== KUTIPAN PILIHAN ==
»»

B.P. Beni Dikty Sinaga, S.H.
Riando Tambunan, S.H,
Ridwan Darmawan, S.H.
M. Taufiqul Mujib, S.H.
Henry David Oliver Sitorus, S.H.
Franditya Utomo, S.H.
Janses E. Sihaloho, S.H.
M. Zaimul Umam, S.H. M.H.
Anton Febrianto, S.H.
Priadi, S.H.
Arif Suherman, S.H.
Dhona El Furqon, S.Hi.
Rachmi Hartanti, S.H., M.H.
Nurmar Koto Sitorus., S.H.
Kesemuanya adalah Advokat dan Pembela Hak-Hak Konstitusional yang tergabung dalam Tim Advokasi Jaringan Petani Pemulia Tanaman, yang memilih domisili hukum di Jalan Mampang Prapatan XV No. 8A Tegal Parang, Mampang Prapatan, Jakarta Selatan 12790;

A.              PENDAHULUAN

Bahwa sejak dimulainya era revolusi hijau sekitar 1960an dan 1970an, negara-negara berkembang secara resmi mendorong adanya sistem benih komersial melalui dukungan program-program pengembangan pertanian yang didanai oleh berbagai lembaga keuangan internasional, antara lain IMF dan World Bank. Sementara itu sistem pertanian terus berkembang melalui beragam teknologi, intensifikasi, dan penggunaan bahan-bahan kimiawi. Modernisasi pertanian yang berorientasi mendongkrak produktivitas pertanian justru merugikan petani itu sendiri. Hal ini disebabkan karena penguasaan, penyimpanan dan pengelolaan benih diambil alih perusahaan indutri benih baik nasional maupun internasional.
Selain itu sistem modernisasi tersebut telah mengakibatkan petani kehilangan tanahnya, rusaknya lingkungan hidup, tergerusnya keanekaragaman hayati, ilmu pengetahuan petani yang telah turun temurun dihilangkan dari praktek pertanian dan petani semakin tergantung pada industri pertanian (Benih).
Bahwa gagasan modernisasi pertanian terkait perbenihan dan produksi dilaksanakan dalam rangka mendukung industri perbenihan. Tercatat pada 2007 sekitar 135.000 hektar lahan padi primer ditanami padi hibrida. Setiap tahun Pemerintah Indonesia mengucurkan tak kurang dari Satu Trilyun Rupiah untuk pengadaan benih yang diselenggarakan oleh Perusahaan Benih. Sehigga petani hanya menjadi konsumen benih dan berbagai produk pertanian lainnya. Peran petani sebagai inovator dan subjek pengelola agroekosistem yang berfungsi melestarikan keanekaragaman hayati kian tergerus.

««

== CUPLIKAN MATERI ==
»»

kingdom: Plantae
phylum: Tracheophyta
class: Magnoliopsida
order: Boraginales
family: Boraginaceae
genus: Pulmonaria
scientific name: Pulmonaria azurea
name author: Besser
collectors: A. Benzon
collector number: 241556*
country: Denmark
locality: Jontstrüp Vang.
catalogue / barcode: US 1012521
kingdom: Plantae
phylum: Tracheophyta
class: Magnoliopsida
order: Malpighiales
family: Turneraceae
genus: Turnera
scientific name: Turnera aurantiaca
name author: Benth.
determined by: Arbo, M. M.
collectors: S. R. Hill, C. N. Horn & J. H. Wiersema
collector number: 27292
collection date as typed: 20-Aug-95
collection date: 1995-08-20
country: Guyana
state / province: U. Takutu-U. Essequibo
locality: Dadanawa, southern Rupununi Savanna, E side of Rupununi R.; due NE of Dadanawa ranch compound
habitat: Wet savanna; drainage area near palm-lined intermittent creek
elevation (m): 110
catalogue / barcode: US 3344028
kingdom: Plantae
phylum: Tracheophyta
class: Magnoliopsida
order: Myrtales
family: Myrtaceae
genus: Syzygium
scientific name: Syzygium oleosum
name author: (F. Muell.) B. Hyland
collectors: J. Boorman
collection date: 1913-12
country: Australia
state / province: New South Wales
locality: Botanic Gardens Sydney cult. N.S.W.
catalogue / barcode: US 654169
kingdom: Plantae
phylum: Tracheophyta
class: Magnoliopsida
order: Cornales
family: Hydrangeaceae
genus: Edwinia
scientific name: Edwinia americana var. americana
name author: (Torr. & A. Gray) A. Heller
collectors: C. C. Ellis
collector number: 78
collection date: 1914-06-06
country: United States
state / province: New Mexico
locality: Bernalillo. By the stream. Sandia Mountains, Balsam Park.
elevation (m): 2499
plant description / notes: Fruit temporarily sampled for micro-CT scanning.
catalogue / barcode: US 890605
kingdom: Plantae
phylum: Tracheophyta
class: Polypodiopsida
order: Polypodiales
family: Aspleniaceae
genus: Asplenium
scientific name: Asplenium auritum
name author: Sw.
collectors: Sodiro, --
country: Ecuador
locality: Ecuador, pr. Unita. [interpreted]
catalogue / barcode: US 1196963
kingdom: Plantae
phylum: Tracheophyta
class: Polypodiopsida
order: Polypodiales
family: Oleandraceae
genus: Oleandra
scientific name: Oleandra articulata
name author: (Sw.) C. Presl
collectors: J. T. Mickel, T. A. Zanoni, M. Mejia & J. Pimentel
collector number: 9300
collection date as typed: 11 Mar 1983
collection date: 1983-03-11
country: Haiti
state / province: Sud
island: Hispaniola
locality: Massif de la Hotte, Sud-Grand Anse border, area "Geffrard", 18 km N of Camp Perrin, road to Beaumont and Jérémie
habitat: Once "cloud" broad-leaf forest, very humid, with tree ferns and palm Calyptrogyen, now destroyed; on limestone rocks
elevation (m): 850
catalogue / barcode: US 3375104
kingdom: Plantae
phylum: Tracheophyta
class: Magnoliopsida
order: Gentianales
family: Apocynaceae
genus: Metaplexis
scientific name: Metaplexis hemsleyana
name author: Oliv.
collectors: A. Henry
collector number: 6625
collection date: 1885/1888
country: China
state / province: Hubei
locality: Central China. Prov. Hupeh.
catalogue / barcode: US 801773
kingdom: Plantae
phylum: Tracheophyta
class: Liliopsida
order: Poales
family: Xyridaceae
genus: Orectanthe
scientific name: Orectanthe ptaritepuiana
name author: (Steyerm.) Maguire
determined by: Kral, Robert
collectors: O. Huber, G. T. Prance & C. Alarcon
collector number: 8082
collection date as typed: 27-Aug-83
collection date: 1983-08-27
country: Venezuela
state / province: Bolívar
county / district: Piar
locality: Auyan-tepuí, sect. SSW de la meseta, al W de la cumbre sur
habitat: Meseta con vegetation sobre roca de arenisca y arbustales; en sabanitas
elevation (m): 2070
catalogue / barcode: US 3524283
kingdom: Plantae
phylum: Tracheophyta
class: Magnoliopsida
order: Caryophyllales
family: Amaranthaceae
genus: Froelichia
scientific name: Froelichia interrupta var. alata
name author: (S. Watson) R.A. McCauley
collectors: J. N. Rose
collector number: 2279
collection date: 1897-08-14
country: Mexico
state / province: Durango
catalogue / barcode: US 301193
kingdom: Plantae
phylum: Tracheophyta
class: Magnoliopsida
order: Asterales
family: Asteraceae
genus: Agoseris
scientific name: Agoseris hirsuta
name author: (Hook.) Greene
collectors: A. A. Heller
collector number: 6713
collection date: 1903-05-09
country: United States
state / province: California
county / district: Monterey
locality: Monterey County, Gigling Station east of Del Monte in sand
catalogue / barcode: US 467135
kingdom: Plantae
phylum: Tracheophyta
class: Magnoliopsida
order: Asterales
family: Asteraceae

««

== YANG DITANYAKAN ==
Teruskan teks tentang modernisasi pertanian dan penguasaan benih oleh industri, dimulai sesudah kalimat terakhirnya.

== JAWABAN SOAL ==
Singkatnya, arus utama pemikiran pertanian pasca revolusi hijau yang kemudian menjadi basis pembentukan hukum dan peraturan di negara-negara berkembang bahwa varietas “sempurna dan stabil” yang tepat untuk berbagai sistem pertanian adalah varietas yang sejenis (homogeneous) dan hanya teknisi-teknisi profesional yang dibiayai oleh perusahaan  dianggap mampu melakukan pembenihan.
Di negara-negara berkembang, hukum yang mengatur soal perbenihan berupaya untuk memodernisasi pertanian melalui berbagai ketentuan yang mengabaikan situasi sosial, budaya, dan realitas ekonomi dari sistem pertanian keluarga. Para perancang Undang-undang Nomor 12 Tahun 1992 tentang Sistem Budidaya Tanaman mengabaikan adanya keberagaman dan kompleksitas sistem benih lokal serta keberadaan para petani pemulia benih.
Bahwa Undang-Undang No. 12/1992 tentang sistem budidaya tanaman sengaja memisahkan antara petani dengan aktivitasnya sebagai pemulia tanaman. Semangat undang-undang lebih memfasilitasi industri benih untuk memonopoli perbenihan.  
Undang-Undang nomor 12 tahun 1992 tentang Sisitem Budidaya Tanaman, telah mengabaikan tradisi turun-temurun petani sebagai pemulia tanaman. Bahkan lebih lanjut negara membuat peraturan lain yang bersifat khusus tentang hak intelektual di bidang teknologi perbenihan: Undang-Undang No. 29/2000 tentang Perlindungan Varietas Tanaman (UU PVT), yang bersemangat sama dengan Undang-Undang Nomor 12 Tahun 1992 tentang Sisitem Budidaya Tanaman yaitu mendiskriminasikan petani.
Konstruksi hukum tentang sistem pertanian dan perbenihan di Indonesia berjalan paralel dengan fenomena modernisasi pertanian di negara-negara berkembang atas desakan perusahaan trans nasional, sama-sama memposisikan petani kecil tidak sebagai subyek pemuliaan tanaman. Sementara itu, ruang-ruang ekonomi terbuka lebar bagi investor dan perusahaan benih, meraup peluang pasar. padahal 60 persen penduduk Indonesia bekerja sebagai petani.
Undang-Undang Nomor 12 Tahun 1992 tentang Sisitem Budidaya Tanaman dan  Undang-Undang No. 29/2000 tentang Perlindungan Varietas Tanaman telah mempersempit dan menghalangi kesempatan bagi petani untuk berperan serta dalam pengembangan budidaya tanaman.. sehingga penerapan undang-undang ini berpotensi menjadi penghalang bagi akses masyarakat khususnya petani dalam pemenuhan terhadap hak atas pangan, hak atas pekerjaan, hak atas pengetahuan, dan hak untuk hidup yang layak.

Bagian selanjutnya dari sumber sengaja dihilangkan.